▶ **Dataset entries**
● ● ●

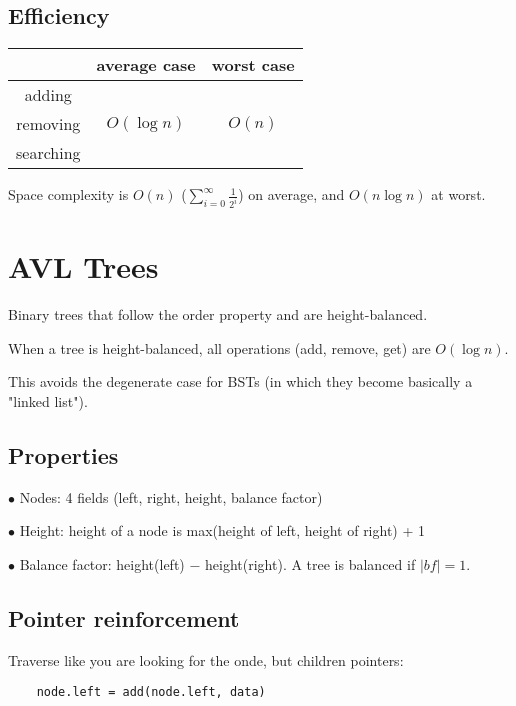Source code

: \documentclass[english,openany]{book}
\begin{document}
    \section{Efficiency}

    \begin{tabular}{c|c|c}
        &average case&worst case\\
        \hline
        adding&&\\
        removing&$O(\log n)$&$O(n)$\\
        searching&&\\
    \end{tabular}

    Space complexity is $O(n)$ ($\sum_{i=0}^{\infty} \frac{1}{2^i}$) on average, and $O(n \log n)$ at worst.


    \chapter{AVL Trees}

    Binary trees that follow the order property and are height-balanced.

    When a tree is height-balanced, all operations (add, remove, get) are $O(\log n)$.

    This avoids the degenerate case for BSTs (in which they become basically a "linked list").\\

    \section{Properties}

    $\bullet$ Nodes: 4 fields (left, right, height, balance factor)

    $\bullet$ Height: height of a node is  max(height of left, height of right) + 1

    $\bullet$ Balance factor: height(left) $-$ height(right). A tree is balanced if $|bf| = 1$.\\

    \newpage
    \section{Pointer reinforcement}

    Traverse like you are looking for the onde, but children pointers:
    \begin{lstlisting}
    node.left = add(node.left, data)
    \end{lstlisting}
\end{document}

● ● ●

Without changing a word, retype the data above and omit its pictures.

▶ **Exercise answer**
Source code

: \documentclass[english,openany]{book}
\begin{document}
    \section{Efficiency}

    \begin{tabular}{c|c|c}
        &average case&worst case\\
        \hline
        adding&&\\
        removing&$O(\log n)$&$O(n)$\\
        searching&&\\
    \end{tabular}

    Space complexity is $O(n)$ ($\sum_{i=0}^{\infty} \frac{1}{2^i}$) on average, and $O(n \log n)$ at worst.


    \chapter{AVL Trees}

    Binary trees that follow the order property and are height-balanced.

    When a tree is height-balanced, all operations (add, remove, get) are $O(\log n)$.

    This avoids the degenerate case for BSTs (in which they become basically a "linked list").\\

    \section{Properties}

    $\bullet$ Nodes: 4 fields (left, right, height, balance factor)

    $\bullet$ Height: height of a node is  max(height of left, height of right) + 1

    $\bullet$ Balance factor: height(left) $-$ height(right). A tree is balanced if $|bf| = 1$.\\

    \newpage
    \section{Pointer reinforcement}

    Traverse like you are looking for the onde, but children pointers:
    \begin{lstlisting}
    node.left = add(node.left, data)
    \end{lstlisting}
\end{document}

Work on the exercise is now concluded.